Provided data below:

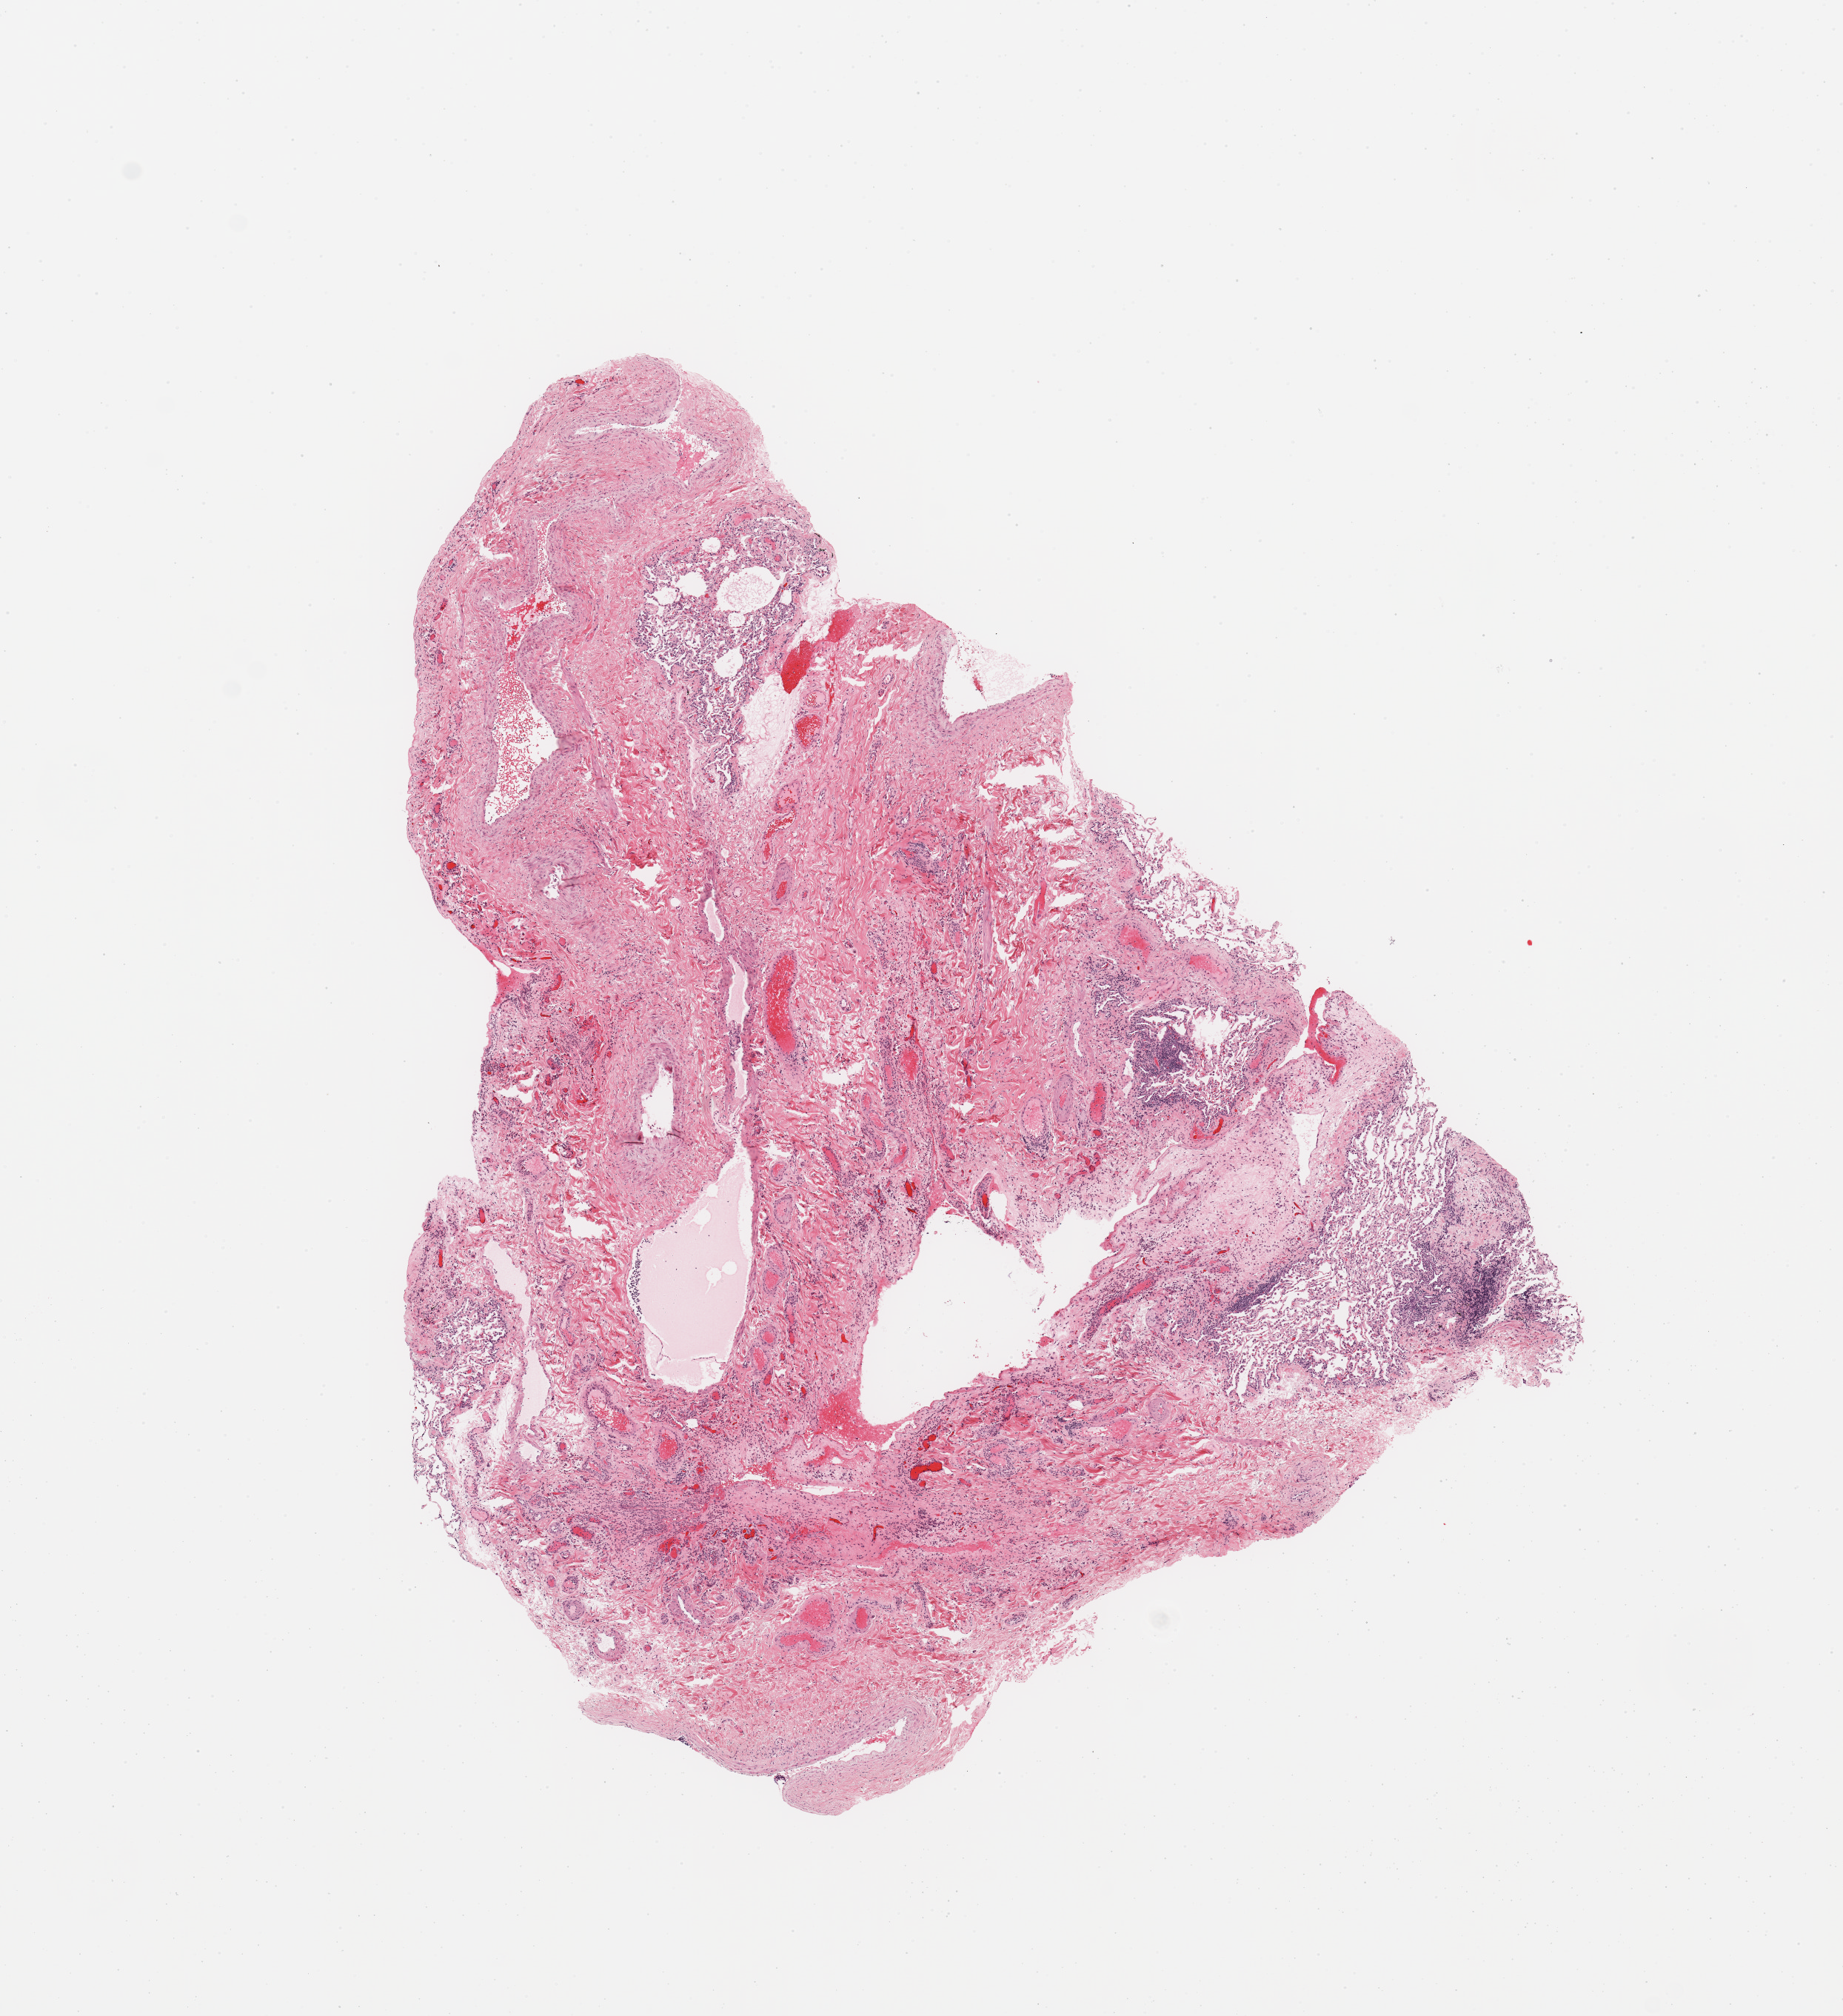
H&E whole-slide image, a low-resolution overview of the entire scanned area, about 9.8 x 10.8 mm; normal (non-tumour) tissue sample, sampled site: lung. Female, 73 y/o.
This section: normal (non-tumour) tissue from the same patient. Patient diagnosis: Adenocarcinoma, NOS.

End of Provided data.
Provided data below:

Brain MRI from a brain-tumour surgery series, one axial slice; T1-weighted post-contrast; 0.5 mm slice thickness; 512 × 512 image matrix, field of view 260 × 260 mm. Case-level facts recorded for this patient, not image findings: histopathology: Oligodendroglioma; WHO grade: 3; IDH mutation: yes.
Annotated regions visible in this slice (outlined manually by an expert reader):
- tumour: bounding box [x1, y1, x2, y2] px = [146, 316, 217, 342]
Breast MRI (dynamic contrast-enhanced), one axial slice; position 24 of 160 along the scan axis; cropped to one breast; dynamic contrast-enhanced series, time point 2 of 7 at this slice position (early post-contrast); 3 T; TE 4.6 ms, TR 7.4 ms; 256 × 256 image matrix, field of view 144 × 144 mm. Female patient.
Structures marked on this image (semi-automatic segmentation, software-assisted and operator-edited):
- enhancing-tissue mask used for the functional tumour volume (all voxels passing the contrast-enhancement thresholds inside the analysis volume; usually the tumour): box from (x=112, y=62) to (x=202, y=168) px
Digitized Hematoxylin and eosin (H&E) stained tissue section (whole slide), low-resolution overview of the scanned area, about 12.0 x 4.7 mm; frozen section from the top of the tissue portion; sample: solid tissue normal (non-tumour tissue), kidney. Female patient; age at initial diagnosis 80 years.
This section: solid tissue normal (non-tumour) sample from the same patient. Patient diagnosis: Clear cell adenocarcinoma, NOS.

End of Provided data.

## Exercise
Among the records above, repeat exactly the line with "H&E whole-slide image, a", the line with "This section: normal", and every line in between, and only those.

## Result for this exercise
H&E whole-slide image, a low-resolution overview of the entire scanned area, about 9.8 x 10.8 mm; normal (non-tumour) tissue sample, sampled site: lung. Female, 73 y/o.
This section: normal (non-tumour) tissue from the same patient. Patient diagnosis: Adenocarcinoma, NOS.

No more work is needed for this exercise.